(Document understanding data)
- - -

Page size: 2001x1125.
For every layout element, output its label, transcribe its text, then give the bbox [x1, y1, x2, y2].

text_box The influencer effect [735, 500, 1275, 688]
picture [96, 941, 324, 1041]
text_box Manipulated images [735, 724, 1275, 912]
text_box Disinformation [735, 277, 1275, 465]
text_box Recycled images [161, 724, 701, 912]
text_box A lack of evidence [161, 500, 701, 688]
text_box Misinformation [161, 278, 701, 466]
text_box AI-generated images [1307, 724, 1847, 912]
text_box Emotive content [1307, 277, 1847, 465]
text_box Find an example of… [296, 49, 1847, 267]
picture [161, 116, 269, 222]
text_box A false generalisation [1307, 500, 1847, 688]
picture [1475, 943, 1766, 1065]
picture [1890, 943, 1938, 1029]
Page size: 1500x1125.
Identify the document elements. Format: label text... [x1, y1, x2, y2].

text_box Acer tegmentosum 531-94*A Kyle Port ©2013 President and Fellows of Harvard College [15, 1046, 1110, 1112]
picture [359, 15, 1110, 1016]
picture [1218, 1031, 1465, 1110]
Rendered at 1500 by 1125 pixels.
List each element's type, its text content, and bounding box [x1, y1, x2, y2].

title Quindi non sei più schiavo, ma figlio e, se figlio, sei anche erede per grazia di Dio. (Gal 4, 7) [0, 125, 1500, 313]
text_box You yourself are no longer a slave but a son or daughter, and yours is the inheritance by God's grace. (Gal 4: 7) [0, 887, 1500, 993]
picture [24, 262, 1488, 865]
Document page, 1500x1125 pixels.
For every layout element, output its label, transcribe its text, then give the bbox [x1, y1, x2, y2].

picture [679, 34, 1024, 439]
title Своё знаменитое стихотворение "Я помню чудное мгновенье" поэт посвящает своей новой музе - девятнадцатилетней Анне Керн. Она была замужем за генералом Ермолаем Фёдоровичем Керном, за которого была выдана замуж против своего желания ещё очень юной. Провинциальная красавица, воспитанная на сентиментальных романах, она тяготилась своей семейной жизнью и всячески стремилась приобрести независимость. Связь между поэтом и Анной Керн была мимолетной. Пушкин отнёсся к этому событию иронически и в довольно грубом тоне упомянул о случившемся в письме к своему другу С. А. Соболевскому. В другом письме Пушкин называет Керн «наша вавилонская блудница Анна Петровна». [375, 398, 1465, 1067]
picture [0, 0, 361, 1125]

- - -

What to do>
For this exercise, please output exactly the lines above starting at the line with "Page size: 1500x1125." and ending at the line with "Rendered at 1500 by 1125 pixels.", ends included.

Task result>
Page size: 1500x1125.
Identify the document elements. Format: label text... [x1, y1, x2, y2].

text_box Acer tegmentosum 531-94*A Kyle Port ©2013 President and Fellows of Harvard College [15, 1046, 1110, 1112]
picture [359, 15, 1110, 1016]
picture [1218, 1031, 1465, 1110]
Rendered at 1500 by 1125 pixels.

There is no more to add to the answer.